## Assigned task
Set down every entry exactly as it stands, omitting any picture.

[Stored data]
________________________

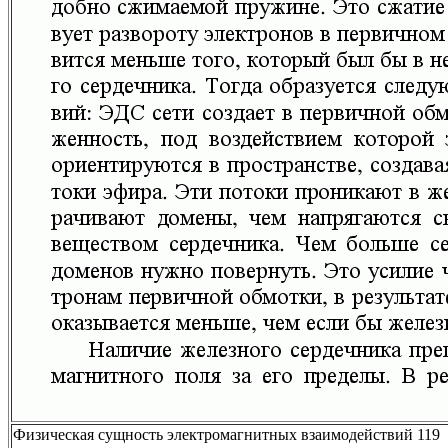
Физическая сущность электромагнитных взаимодействий 119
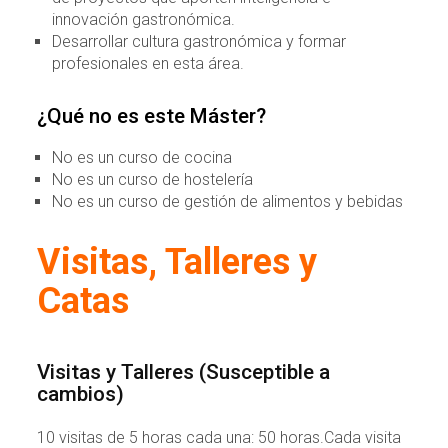
innovación gastronómica.
Desarrollar cultura gastronómica y formar
profesionales en esta área.
¿Qué no es este Máster?
No es un curso de cocina
No es un curso de hostelería
No es un curso de gestión de alimentos y bebidas
Visitas, Talleres y
Catas
Visitas y Talleres (Susceptible a
cambios)
10 visitas de 5 horas cada una: 50 horas.Cada visita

________________________

## Exercise output
Физическая сущность электромагнитных взаимодействий 119
innovación gastronómica.
Desarrollar cultura gastronómica y formar
profesionales en esta área.
¿Qué no es este Máster?
No es un curso de cocina
No es un curso de hostelería
No es un curso de gestión de alimentos y bebidas
Visitas, Talleres y
Catas
Visitas y Talleres (Susceptible a
cambios)
10 visitas de 5 horas cada una: 50 horas.Cada visita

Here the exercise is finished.